**INSTRUCTION**.
Please pull out every line in the items below that contains the word "whiskers", and copy each such line in full.

**WORKING DATA**.
....
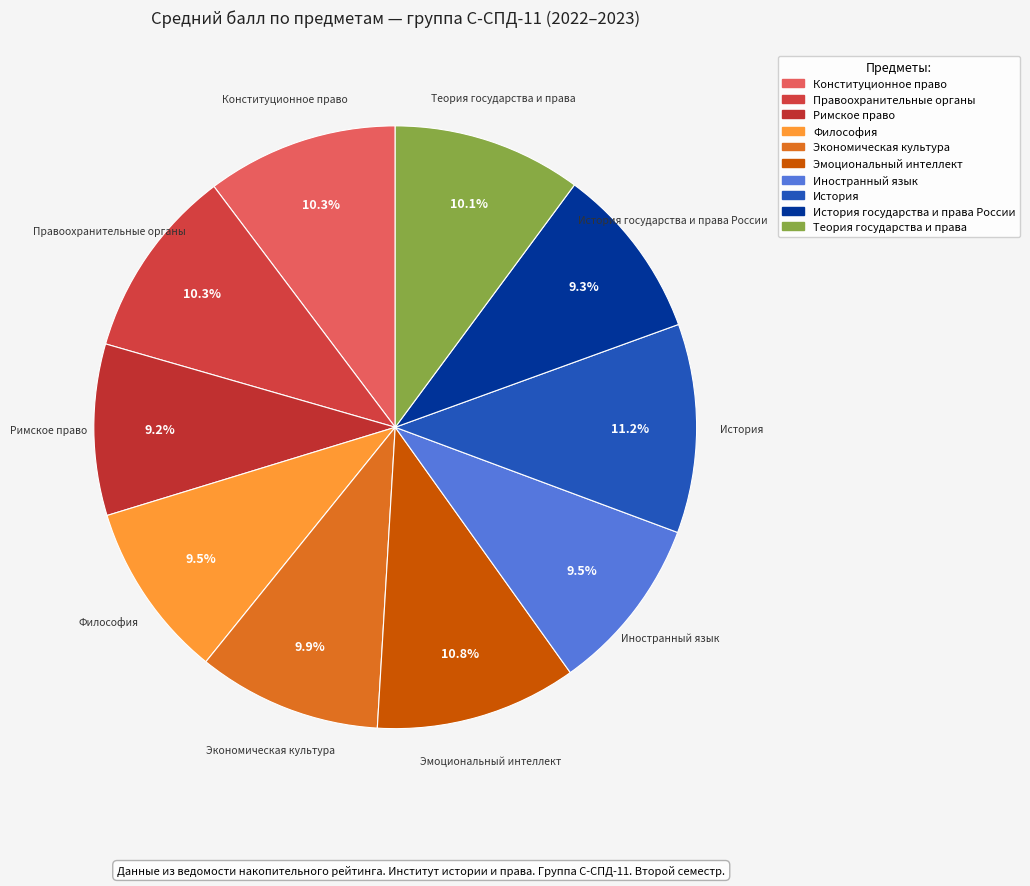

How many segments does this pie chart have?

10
....
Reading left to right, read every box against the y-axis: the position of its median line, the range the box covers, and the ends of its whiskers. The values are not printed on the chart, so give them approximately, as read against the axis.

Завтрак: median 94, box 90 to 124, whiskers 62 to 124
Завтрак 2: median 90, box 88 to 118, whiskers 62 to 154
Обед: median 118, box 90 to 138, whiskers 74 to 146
....
**ANSWER SECTION**.
Reading left to right, read every box against the y-axis: the position of its median line, the range the box covers, and the ends of its whiskers. The values are not printed on the chart, so give them approximately, as read against the axis.
Завтрак: median 94, box 90 to 124, whiskers 62 to 124
Завтрак 2: median 90, box 88 to 118, whiskers 62 to 154
Обед: median 118, box 90 to 138, whiskers 74 to 146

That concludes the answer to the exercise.